Opera
It wasn’t long into Semiramide at Covent Garden that I realised that I don’t really like Rossini’s brand of plinky-plonk music with frilly bits! I was lured by favourite mezzo Joyce DiDonato, but even her presence, and other fine singing and playing, couldn’t lure me back after the interval to this misguided production and more plinky-plonk music! 1h50m was enough, another 1h30m was beyond me.
Classical Music
Mezzo Cecilia Bartoli & Cellist Sol Gabetta, accompanied by the latter’s brother’s wonderful 18-piece ensemble, gave a recital at the Barbican Hall to promote their new CD. Though I admired the artistry, and thought the pairing worked well most of the time, I wasn’t that keen on the content or order of the programme, I’m afraid.
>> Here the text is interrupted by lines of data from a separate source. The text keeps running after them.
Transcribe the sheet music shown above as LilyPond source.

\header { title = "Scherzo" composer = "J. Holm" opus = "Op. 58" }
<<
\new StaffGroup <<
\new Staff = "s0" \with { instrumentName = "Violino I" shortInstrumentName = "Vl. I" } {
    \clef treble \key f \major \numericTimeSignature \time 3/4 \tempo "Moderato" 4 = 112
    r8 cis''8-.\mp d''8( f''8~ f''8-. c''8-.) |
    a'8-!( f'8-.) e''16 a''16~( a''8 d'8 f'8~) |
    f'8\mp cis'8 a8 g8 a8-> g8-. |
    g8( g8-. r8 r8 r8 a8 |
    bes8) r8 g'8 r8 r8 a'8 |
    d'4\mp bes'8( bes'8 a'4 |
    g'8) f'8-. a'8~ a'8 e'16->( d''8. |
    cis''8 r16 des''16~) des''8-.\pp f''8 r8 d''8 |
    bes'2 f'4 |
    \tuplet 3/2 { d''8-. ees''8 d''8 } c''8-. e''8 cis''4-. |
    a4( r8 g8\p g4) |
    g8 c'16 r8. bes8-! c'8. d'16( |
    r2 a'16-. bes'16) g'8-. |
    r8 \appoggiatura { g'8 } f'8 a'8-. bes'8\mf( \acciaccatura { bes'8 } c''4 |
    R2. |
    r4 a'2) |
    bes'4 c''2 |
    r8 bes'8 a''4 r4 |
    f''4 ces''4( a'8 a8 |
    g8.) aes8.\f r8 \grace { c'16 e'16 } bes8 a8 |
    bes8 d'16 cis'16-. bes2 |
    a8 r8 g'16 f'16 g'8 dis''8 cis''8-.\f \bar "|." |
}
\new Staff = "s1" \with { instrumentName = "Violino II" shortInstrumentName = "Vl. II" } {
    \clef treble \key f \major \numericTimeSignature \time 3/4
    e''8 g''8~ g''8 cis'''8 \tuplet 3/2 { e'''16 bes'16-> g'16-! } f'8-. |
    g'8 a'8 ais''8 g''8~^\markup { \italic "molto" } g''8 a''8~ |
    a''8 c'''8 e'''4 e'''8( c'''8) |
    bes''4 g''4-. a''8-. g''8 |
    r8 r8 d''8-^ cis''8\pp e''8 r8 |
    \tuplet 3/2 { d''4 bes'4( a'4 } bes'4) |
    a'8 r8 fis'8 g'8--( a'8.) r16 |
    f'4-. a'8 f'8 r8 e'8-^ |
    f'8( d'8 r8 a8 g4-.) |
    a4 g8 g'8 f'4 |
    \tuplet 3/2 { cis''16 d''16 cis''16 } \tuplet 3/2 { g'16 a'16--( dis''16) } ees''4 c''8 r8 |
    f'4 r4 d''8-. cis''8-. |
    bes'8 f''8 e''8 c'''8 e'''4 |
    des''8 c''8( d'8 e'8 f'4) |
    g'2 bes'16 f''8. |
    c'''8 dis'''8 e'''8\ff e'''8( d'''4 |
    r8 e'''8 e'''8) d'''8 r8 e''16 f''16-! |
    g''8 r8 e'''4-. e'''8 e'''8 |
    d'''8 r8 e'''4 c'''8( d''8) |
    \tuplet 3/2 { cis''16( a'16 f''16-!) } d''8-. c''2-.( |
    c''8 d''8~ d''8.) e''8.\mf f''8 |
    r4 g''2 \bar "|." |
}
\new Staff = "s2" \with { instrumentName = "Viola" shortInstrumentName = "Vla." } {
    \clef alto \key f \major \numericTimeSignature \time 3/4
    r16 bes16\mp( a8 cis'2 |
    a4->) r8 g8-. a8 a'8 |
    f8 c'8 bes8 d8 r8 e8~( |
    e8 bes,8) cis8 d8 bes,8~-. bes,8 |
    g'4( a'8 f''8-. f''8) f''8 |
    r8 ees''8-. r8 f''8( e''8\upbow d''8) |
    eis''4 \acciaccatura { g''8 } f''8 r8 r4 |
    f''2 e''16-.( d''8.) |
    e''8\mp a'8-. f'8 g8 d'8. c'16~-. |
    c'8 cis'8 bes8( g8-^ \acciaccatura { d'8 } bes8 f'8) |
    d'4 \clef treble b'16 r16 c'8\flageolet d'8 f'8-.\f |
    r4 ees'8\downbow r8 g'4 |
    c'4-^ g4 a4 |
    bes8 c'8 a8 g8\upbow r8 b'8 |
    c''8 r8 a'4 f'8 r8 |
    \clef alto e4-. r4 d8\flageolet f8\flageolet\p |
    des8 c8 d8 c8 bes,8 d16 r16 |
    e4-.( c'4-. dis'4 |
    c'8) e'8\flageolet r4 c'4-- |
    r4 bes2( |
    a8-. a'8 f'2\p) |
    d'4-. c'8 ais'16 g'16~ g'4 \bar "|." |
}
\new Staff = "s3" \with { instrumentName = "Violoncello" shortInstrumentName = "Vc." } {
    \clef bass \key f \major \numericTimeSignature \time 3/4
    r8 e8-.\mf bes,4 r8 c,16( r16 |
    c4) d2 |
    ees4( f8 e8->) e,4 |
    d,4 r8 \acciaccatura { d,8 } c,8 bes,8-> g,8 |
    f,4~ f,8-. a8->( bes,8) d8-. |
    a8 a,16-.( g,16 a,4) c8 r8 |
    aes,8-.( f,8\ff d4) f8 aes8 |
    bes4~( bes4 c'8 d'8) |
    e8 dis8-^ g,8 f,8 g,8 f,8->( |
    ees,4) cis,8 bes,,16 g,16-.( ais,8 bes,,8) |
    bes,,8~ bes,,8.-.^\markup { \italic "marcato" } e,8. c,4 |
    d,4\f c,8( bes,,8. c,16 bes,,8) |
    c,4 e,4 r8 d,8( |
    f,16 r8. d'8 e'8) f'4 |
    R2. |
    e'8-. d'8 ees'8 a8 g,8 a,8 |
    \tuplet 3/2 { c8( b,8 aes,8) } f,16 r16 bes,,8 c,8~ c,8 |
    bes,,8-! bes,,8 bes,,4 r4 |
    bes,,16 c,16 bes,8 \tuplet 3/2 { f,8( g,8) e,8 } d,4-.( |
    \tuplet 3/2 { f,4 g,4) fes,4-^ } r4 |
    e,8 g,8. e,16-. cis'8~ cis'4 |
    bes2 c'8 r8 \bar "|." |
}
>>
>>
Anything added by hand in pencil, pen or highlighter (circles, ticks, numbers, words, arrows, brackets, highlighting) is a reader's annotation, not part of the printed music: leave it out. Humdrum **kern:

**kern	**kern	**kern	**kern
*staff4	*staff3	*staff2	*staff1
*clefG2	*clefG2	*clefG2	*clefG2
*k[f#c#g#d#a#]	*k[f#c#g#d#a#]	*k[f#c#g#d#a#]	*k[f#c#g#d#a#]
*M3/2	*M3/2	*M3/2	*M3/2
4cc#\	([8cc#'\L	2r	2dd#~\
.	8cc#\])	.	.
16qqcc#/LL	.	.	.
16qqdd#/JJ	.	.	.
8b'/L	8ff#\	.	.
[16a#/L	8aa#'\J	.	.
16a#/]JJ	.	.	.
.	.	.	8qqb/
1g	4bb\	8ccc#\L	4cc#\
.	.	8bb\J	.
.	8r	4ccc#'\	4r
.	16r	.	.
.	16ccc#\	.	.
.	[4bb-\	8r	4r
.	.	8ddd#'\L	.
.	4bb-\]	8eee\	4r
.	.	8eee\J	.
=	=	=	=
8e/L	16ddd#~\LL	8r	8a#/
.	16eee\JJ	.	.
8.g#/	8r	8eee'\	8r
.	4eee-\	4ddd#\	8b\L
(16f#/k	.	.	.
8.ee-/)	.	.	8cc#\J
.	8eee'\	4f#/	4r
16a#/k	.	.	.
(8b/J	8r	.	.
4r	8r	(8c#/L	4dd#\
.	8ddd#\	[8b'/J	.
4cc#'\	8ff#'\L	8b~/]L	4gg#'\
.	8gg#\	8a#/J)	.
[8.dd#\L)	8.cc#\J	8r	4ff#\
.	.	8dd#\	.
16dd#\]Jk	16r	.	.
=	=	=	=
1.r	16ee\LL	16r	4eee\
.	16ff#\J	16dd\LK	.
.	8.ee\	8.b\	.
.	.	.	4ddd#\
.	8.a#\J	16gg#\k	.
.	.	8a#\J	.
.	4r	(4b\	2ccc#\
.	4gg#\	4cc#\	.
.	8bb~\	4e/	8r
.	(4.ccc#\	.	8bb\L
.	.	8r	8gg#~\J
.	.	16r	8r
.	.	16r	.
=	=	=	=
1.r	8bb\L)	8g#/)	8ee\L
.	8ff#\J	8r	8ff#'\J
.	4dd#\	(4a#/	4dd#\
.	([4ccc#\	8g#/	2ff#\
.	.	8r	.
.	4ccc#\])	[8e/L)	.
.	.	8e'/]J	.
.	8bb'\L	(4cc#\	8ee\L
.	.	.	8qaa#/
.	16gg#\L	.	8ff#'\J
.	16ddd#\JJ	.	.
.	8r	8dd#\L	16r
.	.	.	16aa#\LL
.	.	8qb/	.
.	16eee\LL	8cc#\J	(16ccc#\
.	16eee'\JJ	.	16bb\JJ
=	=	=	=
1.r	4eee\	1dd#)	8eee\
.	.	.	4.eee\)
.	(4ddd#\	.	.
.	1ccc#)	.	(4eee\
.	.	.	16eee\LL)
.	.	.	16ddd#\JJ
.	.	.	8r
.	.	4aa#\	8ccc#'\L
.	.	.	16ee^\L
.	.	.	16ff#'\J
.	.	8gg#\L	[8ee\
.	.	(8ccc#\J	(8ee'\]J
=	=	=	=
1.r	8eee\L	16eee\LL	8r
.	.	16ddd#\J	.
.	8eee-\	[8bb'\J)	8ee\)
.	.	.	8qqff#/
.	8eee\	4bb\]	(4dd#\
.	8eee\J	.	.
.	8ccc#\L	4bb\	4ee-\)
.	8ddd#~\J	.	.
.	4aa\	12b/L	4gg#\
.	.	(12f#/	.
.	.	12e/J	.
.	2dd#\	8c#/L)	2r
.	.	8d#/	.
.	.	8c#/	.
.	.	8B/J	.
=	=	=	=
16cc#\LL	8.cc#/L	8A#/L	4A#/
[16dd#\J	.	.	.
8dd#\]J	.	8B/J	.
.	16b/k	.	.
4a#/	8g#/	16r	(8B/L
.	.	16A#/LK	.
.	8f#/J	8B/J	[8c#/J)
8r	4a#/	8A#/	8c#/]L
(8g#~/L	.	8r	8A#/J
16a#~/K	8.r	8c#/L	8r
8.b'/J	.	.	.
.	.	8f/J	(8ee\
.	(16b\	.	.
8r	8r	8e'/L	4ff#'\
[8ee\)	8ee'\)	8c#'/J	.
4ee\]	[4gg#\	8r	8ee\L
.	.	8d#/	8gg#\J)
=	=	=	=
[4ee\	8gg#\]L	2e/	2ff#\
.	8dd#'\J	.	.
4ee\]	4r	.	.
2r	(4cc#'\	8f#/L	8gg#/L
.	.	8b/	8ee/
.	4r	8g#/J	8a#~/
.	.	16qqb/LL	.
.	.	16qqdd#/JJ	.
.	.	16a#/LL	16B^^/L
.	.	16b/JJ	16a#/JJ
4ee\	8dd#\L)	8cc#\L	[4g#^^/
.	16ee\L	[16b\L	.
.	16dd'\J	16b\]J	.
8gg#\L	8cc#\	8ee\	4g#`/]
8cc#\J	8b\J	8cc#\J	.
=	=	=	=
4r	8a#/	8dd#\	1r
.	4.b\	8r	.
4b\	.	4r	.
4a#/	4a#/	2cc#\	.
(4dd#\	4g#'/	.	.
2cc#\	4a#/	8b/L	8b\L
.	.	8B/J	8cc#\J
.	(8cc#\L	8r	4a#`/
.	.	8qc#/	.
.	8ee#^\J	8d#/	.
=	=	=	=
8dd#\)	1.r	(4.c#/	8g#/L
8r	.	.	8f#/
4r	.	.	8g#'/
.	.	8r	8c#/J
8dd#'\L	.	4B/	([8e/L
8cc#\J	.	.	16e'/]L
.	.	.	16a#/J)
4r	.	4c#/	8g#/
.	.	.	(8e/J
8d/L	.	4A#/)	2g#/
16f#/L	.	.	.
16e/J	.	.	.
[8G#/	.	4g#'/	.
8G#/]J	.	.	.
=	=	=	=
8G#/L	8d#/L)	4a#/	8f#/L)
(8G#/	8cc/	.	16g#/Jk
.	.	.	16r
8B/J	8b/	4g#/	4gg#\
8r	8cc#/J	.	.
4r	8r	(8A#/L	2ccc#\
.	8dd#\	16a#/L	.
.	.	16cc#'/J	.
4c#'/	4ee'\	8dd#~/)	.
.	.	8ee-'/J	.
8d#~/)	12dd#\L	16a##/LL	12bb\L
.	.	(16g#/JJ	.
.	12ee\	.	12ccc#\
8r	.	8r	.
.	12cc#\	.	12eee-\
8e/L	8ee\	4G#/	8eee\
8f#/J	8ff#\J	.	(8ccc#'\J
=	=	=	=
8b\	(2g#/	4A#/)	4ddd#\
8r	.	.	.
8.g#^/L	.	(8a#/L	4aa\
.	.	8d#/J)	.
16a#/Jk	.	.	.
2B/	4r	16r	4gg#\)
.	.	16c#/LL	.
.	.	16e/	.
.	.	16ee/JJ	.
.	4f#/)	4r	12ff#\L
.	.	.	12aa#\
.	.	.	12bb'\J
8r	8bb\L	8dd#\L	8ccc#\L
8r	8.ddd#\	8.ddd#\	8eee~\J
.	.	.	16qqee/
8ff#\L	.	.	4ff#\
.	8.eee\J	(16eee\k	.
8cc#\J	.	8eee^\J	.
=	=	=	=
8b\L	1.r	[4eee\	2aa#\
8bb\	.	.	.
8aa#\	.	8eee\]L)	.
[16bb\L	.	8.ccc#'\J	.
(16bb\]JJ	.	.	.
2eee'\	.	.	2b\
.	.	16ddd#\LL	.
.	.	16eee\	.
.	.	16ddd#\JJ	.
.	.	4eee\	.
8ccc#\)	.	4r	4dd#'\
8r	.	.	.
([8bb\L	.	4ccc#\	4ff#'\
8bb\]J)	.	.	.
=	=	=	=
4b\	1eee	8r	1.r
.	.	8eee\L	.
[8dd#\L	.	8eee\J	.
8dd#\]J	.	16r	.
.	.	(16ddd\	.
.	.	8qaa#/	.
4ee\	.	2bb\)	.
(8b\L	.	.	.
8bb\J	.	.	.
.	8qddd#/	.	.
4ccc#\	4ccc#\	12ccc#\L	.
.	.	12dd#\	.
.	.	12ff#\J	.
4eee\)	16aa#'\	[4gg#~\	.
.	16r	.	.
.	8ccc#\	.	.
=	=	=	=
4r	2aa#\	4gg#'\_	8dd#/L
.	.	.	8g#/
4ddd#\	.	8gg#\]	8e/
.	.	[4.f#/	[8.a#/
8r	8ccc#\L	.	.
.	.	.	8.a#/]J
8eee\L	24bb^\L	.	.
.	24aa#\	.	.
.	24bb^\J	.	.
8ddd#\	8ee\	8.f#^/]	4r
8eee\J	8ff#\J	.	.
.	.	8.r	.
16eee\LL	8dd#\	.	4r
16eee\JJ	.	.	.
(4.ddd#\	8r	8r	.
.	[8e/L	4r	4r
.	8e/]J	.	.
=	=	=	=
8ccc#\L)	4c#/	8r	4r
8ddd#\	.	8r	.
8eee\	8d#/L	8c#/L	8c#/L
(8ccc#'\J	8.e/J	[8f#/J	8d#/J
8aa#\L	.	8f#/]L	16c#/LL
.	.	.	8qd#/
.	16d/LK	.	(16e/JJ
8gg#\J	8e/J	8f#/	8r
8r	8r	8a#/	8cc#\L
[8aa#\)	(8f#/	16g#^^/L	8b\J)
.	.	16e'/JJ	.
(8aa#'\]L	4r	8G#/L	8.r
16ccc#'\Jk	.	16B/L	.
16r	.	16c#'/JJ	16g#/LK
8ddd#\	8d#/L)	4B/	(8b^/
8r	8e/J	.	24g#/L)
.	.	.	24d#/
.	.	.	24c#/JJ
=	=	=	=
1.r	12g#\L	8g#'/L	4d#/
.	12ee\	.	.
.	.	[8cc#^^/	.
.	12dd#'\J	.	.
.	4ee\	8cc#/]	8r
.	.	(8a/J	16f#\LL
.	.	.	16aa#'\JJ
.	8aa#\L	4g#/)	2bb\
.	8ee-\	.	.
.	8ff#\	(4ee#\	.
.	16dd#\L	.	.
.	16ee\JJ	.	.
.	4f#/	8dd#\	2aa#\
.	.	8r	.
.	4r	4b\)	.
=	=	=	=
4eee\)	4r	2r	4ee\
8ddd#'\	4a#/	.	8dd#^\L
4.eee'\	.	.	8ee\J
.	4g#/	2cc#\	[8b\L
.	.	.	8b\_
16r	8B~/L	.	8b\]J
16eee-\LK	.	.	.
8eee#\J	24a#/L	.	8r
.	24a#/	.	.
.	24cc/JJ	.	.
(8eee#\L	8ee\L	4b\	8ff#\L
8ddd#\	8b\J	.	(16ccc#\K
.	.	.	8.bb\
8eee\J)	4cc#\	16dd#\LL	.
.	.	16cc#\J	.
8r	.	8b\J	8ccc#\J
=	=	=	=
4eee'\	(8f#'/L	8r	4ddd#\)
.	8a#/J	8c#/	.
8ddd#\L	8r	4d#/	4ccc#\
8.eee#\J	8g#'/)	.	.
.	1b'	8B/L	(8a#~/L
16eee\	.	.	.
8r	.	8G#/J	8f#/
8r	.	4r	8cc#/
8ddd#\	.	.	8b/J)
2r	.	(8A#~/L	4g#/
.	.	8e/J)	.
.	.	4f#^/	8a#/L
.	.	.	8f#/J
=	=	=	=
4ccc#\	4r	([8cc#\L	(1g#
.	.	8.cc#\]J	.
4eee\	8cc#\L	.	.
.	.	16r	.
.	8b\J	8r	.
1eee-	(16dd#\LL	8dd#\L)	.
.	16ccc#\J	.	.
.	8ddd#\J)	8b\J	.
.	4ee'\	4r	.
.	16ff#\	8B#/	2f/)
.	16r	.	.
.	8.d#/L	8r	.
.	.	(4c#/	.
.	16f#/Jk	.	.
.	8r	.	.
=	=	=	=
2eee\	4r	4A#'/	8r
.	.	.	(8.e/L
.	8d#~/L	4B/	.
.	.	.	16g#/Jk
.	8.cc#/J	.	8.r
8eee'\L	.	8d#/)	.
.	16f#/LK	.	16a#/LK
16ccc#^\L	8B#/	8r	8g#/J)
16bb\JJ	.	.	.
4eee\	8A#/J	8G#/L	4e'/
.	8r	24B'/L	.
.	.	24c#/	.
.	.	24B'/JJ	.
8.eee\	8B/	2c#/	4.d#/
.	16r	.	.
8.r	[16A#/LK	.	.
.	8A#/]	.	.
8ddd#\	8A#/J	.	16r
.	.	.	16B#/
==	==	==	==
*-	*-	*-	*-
Britten Sinfonia put together two excellent but rarely performed choral pieces with a world premiere for orchestra to make a lovely evening at the Barbican Hall. Bernstein’s Chichester Psalms links it to his centenary and it seemed almost new here. Vaughn Williams Dona nobis pacem showed off the talents of the Choir of King’s College even more, with two wonderful soloists, Ailish Tynan and Neal Davies. I like seeing world premieres and Emma-Ruth Richards’ Sciamachy was an interesting new piece that deserves further hearing.
The LSO & LSC let their hair down in style at the Barbican with a concert version of Bernstein’s musical Wonderful Town under Simon Rattle no less. You rarely hear a musical score played and sung so well, but they has fun with it too, taking the Act I conga finale through the audience, and again as an encore, this time collecting people along the way. I don’t always like opera singers doing musicals, but those here largely avoided the operatic frills. It was paired with Bernstein’s very different 2nd symphony, an inspired idea which worked brilliantly.
Film
My initial instinct not to see Murder on the Orient Express was proved correct as I found it slow and rather dull and unengaging, despite the nice tongue-in-cheek style and idiosyncratic camera angles.
The Florida Project was slow to grab me, but grab me it did, with its documentary-like examination of the US underclass, and it has some of the best child acting I’ve ever seen.
I enjoyed Star Wars: The Last Jedi more than the previous instalment, partly because I didn’t see it in 3D and partly because it was more balanced between story and spectacle, working at an emotional level too.
Art
A disappointing afternoon at Tate Britain started with Impressionists in London which should really be titled 19th Century French artists in exile in London, because a lot weren’t impressionists (the term no doubt chosen to sell the show) and a lot weren’t of London. Not very well curated, I forgave it for a room of eight Monet London pictures brought together from eight different collections. Upstairs, Rachel Whiteread proved to be a one trick pony – a giant room of casts in concrete or resin. More is less….a lot less. We went on to the new V&A galleries for Opera: Passion, Power & Politics which redeemed the afternoon, an opera-lovers treat accompanied by gorgeous music which changed as you walked through. Lovely.
A wonderful morning at NPG followed the disappointing afternoon, with the revelatory Cezanne Portraits, from the man who I didn’t know did portraits, and the ever wonderful Taylor Wessing Photography Prize exhibition, better every year. After lunch, on to Every Thing at Once, a big exhibition of modern art installations and sculptures on three floors of an office block they are taking forever to renovate at 180 Strand. There was the usual tosh, but pieces by the likes of Anish Kapoor and Ai Wei Wei and the bonus of four other full room installations, two of which were terrific, made it a worthwhile visit.
Tove Jansson was a Finnish painter-turned-illustrator, most famous for creating the Moomins, and her retrospective exhibition at Dulwich Picture Gallery was fascinating. I could have done with more paintings, but she didn’t paint many after she turned illustrator!